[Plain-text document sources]
------
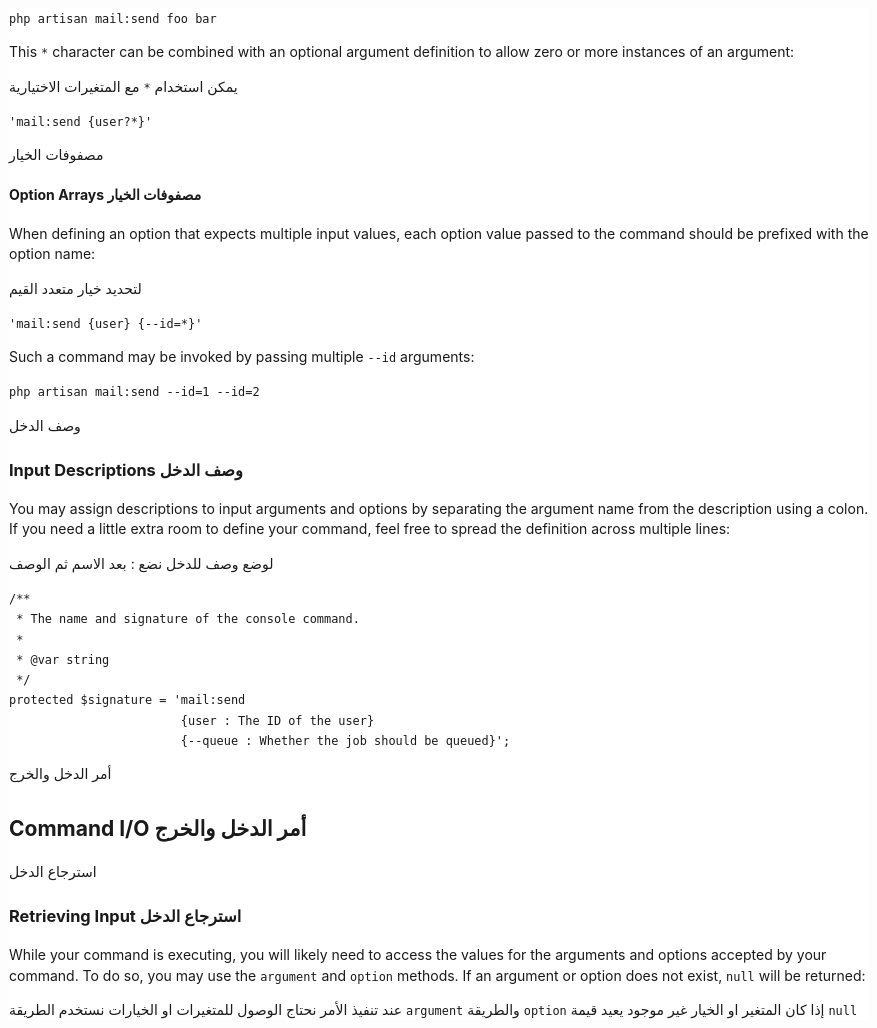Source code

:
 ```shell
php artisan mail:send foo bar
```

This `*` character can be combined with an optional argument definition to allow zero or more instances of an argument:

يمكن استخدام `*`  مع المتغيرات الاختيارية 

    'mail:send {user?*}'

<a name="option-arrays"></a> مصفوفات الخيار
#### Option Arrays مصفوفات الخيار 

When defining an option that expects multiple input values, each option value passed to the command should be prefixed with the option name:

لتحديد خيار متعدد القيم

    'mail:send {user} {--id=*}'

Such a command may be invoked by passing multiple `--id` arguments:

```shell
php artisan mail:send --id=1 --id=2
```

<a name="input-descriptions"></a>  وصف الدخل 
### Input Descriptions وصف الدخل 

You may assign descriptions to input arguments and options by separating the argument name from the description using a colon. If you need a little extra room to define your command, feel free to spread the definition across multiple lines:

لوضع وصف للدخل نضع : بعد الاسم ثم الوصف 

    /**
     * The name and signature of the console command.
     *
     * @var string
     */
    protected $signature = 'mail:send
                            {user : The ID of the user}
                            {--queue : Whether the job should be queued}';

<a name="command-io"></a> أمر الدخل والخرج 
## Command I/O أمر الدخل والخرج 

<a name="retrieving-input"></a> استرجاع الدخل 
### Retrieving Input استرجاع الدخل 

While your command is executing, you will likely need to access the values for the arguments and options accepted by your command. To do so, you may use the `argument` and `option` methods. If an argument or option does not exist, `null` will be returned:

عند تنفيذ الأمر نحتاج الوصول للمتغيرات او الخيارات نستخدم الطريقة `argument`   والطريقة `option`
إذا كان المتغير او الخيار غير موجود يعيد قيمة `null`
------
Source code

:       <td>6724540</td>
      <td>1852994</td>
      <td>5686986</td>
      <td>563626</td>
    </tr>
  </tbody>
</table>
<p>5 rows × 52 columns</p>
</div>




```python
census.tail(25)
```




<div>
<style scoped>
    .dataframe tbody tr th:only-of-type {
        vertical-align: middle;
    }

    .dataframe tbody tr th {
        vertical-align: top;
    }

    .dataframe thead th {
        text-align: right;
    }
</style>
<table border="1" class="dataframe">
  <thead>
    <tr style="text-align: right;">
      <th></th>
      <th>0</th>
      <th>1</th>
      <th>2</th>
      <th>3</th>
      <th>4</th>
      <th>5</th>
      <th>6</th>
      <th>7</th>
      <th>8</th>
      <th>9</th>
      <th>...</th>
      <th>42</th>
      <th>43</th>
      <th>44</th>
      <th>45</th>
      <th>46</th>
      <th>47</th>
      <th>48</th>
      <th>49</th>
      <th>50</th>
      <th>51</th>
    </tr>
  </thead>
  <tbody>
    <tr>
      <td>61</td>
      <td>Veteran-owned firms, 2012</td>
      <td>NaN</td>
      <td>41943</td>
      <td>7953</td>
------
What you are asked to do:
Of all the entries above, retype exactly the lines from the line with "<th>51</th>" to the line with "<td>7953</td>", both included, and no others.

Result for this exercise:
      <th>51</th>
    </tr>
  </thead>
  <tbody>
    <tr>
      <td>61</td>
      <td>Veteran-owned firms, 2012</td>
      <td>NaN</td>
      <td>41943</td>
      <td>7953</td>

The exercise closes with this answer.